Leetcode Daily Question 09/09/2024 - 2326. Spiral Matrix IV

Problem Description:

You are given two integers m and n, which represent the dimensions of a matrix. You are also given the head of a linked list of integers. Generate an m x n matrix that contains the integers in the linked list presented in spiral order (clockwise), starting from the top-left of the matrix. If there are remaining empty spaces, fill them with -1. Return the generated matrix.

class ListNode:
  def __init__(self, val = 0, next = None):
    self.val = val
    self.next = next
    
from typing import Optional, List
class Solution:
  def spiralMatrix(self, head: Optional[ListNode], m: int, n: int) -> List[List[int]]:
    new_matrix = [[-1] * n for _ in range(m)]
    left_wall = 0
    right_wall = n - 1
    top_wall = 0 
    bottom_wall = m - 1
    
    while head:
      for i in range(left_wall, right_wall + 1):
        if not head:
          break
        new_matrix[top_wall][i] = head.val
        head = head.next
      top_wall += 1

      for i in range(top_wall, bottom_wall + 1):
        if not head:
          break
        new_matrix[i][right_wall] = head.val
        head = head.next
      right_wall -= 1

      for i in range(right_wall, left_wall - 1, -1):
        if not head:
          break
        new_matrix[bottom_wall][i] = head.val
        head = head.next
      bottom_wall -= 1

      for i in range(bottom_wall, top_wall - 1, -1):
        if not head:
          break
        new_matrix[i][left_wall] = head.val
        head = head.next
      left_wall += 1
    return new_matrix

Explanation:

We solve this by traversing the linked list to obtain the values for the matrix cells. We can create the spiral pattern by treating the matrix as a bounding box. Every time we hit a side (wall) of the matrix, we turn clockwise pi/2, and shrink the side we just traversed.

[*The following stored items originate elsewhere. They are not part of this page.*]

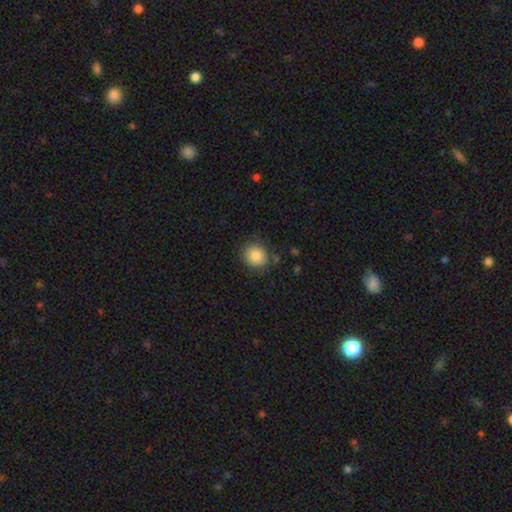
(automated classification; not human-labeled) Smooth or featured: smooth — 86% (star or artifact — 9%)
How rounded: round — 82% (in between — 17%)
Merging: none — 84% (minor disturbance — 11%)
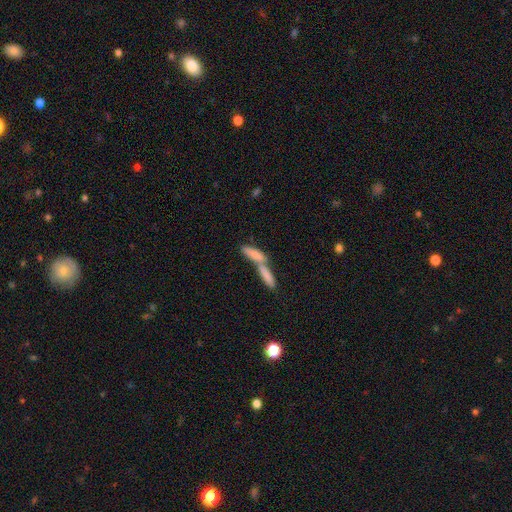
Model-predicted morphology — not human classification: Smooth or featured? smooth (78%)
How rounded? cigar-shaped (63%)
Merging? merger (63%)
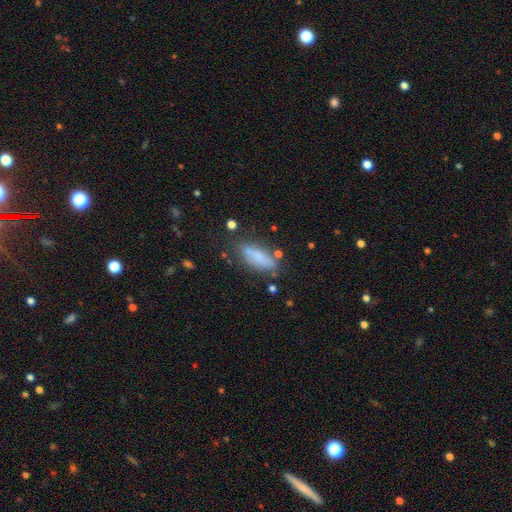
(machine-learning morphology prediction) Smooth or featured? smooth (76%)
How rounded? in between (61%)
Merging? none (68%)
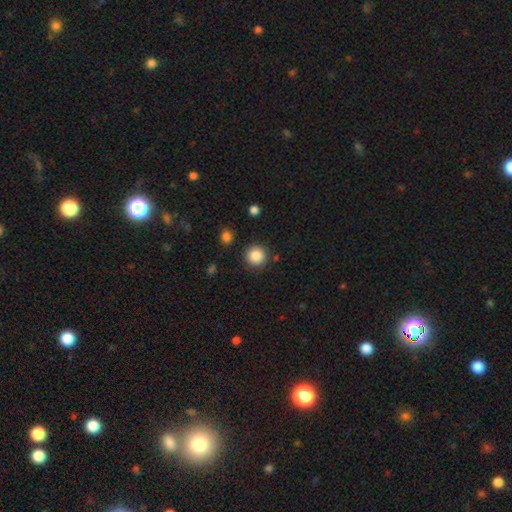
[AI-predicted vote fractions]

To make things easier, we can also initiate each cell of the matrix with "-1". This saves time as we do not need to traverse the entire matrix if the linked list has less nodes than matrix has cells.

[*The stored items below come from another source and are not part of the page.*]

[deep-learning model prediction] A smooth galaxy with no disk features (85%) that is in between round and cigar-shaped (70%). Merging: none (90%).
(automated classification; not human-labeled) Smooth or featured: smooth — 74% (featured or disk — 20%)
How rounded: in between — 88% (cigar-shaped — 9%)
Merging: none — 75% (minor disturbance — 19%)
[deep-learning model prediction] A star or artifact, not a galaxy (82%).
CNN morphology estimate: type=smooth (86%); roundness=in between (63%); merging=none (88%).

Let's start by defining the matrix and its walls

new_matrix = [[-1] * n for _ in range(m)]
left_wall = 0
right_wall = n - 1
top_wall = 0
bottom_wall = m - 1

while head: # We only need to fill in all the values associated with the linked list. 
  for i in range(left_wall, right_wall + 1): # Move right.
    if not head: # Early termination if the linked list null.
      break
    new_matrix[top_wall][i] = head.val
    head = head.next
  top_wall += 1 # Shrink the bounding box

  for i in range(top_wall, bottom_wall + 1): # Move down.
    if not head:
      break
    new_matrix[i][right_wall] = head.val
    head = head.next
  right_wall -= 1 # Shrink the bounding box

  for i in range(right_wall, left_wall - 1, -1): # Move left.
    if not head:
      break
    new_matrix[bottom_wall][i] = head.val
    head = head.next
  bottom_wall -= 1 # Shrink the bounding box

  for i in range(bottom_wall, top_wall - 1, -1): # Move up.
    if not head:
      break
    new_matrix[i][left_wall] = head.val
    head = head.next
  left_wall += 1 # Shrink the bounding box

return new_matrix

The time complexity is O(m*n) as we potential traverse the entire new_matrix.

The space complexity is O(m*n) as we store the new_matrix as a list of lists.

The full solution can be found near the top of the page.